**Excerpt provided**.
************
Skip to content

[file-diet] Refactor pkg/parser/import_processor.go (1104 lines) into focused modules #17920

@github-actions

Description

@github-actions

Overview

The file pkg/parser/import_processor.go has grown to 1104 lines, well above the project's healthy threshold of 800 lines. It currently handles five distinct concerns in a single file: import parsing, BFS traversal, content extraction/merging, cycle detection, and remote import context. This task involves splitting it into smaller, focused files with clear boundaries.

Current State

  • File: pkg/parser/import_processor.go
  • Size: 1104 lines
  • Test file: No dedicated import_processor_test.go — coverage is spread across 9 separate test files (import_cache_test.go, import_cycle_test.go, import_error_test.go, import_remote_nested_test.go, import_syntax_test.go, import_topological_test.go, etc.)
  • Complexity: High — single BFS loop (lines 182–847) handles 20+ config merge operations; highly repetitive extract-merge pattern repeated ~15–20 times
Full File Analysis

Function / Type Inventory

Symbol Visibility ~Lines Responsibility
ImportsResult exported struct 20–52 Aggregates all merged config fields from imports
ImportInputDefinition exported struct 59–65 Input parameter definition
ImportSpec exported struct 68–74 Single import spec (path + inputs)
importLog var 17 Logger instance
remoteImportOrigin unexported struct 94–99 Tracks GitHub repo context for nested imports
importQueueItem unexported struct 102–109 BFS queue item with context
ProcessImportsFromFrontmatter exported func 82 Public entry point
ProcessImportsFromFrontmatterWithManifest exported func 171 Extended entry point with manifest
ProcessImportsFromFrontmatterWithSource exported func 177 Extended entry point with source tracking
parseRemoteOrigin unexported func 117 Parses workflowspec format into remote origin
processImportsFromFrontmatterWithManifestAndSource unexported func 182–847 Core BFS loop — 665 lines
findCyclePath unexported func 851 DFS helper to reconstruct cycle path
dfsForCycle unexported func 877 DFS traversal for cycle detection
topologicalSortImports unexported func 918 Kahn's algorithm topological sort
extractImportPaths unexported func 1072 Extracts import paths from frontmatter

Duplicate / Repetitive Patterns

Pattern 1 — Extract-from-Content (lines 635–804, ~170 lines)
Repeated ~15–20 times for different config sections (engines, steps, services, runtimes, permissions, safe-outputs, etc.):

xContent, err := extractXFromContent(string(content))
************
**Problem details**.
Pick up the issue about splitting import_processor.go right after its last line and keep writing it.

Collected data:
************
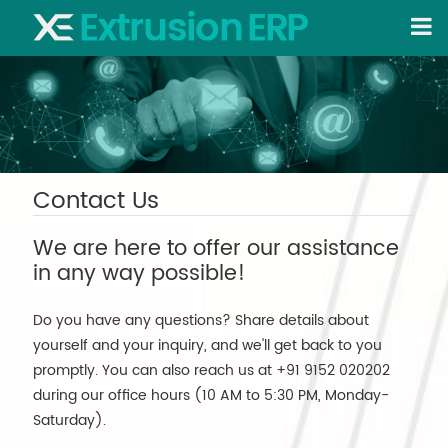
Contact Us
We are here to offer our assistance
in any way possible!
Do you have any questions? Share details about
yourself and your inquiry, and we'll get back to you
promptly. You can also reach us at +91 9152 020202
during our office hours (10 AM to 5:30 PM, Monday-
Saturday).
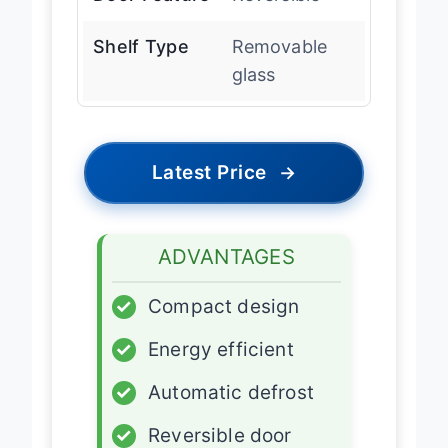
Door Feature
Reversible
Shelf Type
Removable
glass
Latest Price
→
ADVANTAGES
✓
Compact design
✓
Energy efficient
✓
Automatic defrost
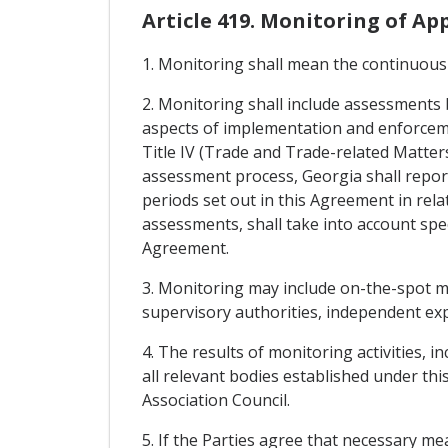
Article 419. Monitoring of A
1. Monitoring shall mean the continuous
2. Monitoring shall include assessments 
aspects of implementation and enforcemen
Title IV (Trade and Trade-related Matters
assessment process, Georgia shall repor
periods set out in this Agreement in rel
assessments, shall take into account spec
Agreement.
3. Monitoring may include on-the-spot mi
supervisory authorities, independent ex
4. The results of monitoring activities, i
all relevant bodies established under th
Association Council.
5. If the Parties agree that necessary m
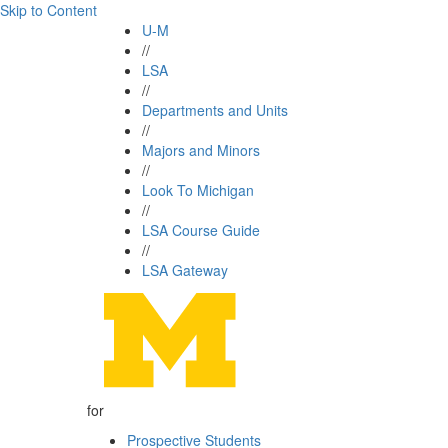
Skip to Content
U-M
//
LSA
//
Departments and Units
//
Majors and Minors
//
Look To Michigan
//
LSA Course Guide
//
LSA Gateway
for
Prospective Students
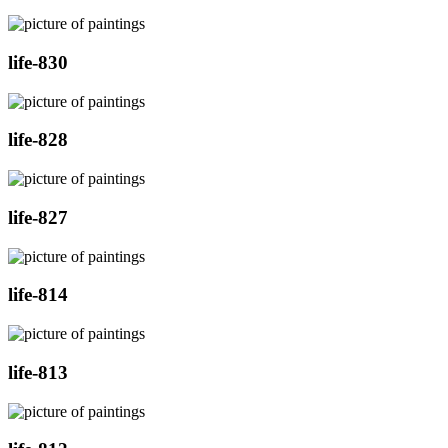
life-830
life-828
life-827
life-814
life-813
************
**Result of this task**.
if err == nil && xContent != "" && xContent != "{}" {
    xBuilder.WriteString(xContent + "\n")
}

Pattern 2 — Array Deduplication with Set (lines 694–787, ~4 occurrences)
Identical dedup logic for bots, skip-roles, skip-bots, plugins, labels arrays.

Pattern 3 — Section Extraction (lines 288–295, 507–515, 933–938)
#Section suffix stripped from import path in 3 separate places.

Pattern 4 — Relative-to-Remote Path Resolution (lines 521–550, 506–587)
Duplicated logic converting relative import paths to remote GitHub paths.

Refactoring Strategy

Proposed File Splits

  1. import_processor.go (trimmed to entry points only)

    • Exported structs: ImportsResult, ImportInputDefinition, ImportSpec
    • Exported entry points: ProcessImportsFromFrontmatter, ProcessImportsFromFrontmatterWithManifest, ProcessImportsFromFrontmatterWithSource
    • Internal entry: processImportsFromFrontmatterWithManifestAndSource (trimmed)
    • Estimated LOC: ~200
  2. import_traversal.go (BFS queue and core traversal logic)

    • Types: importQueueItem, remoteImportOrigin
    • Functions: parseRemoteOrigin, BFS loop body (currently lines 182–634)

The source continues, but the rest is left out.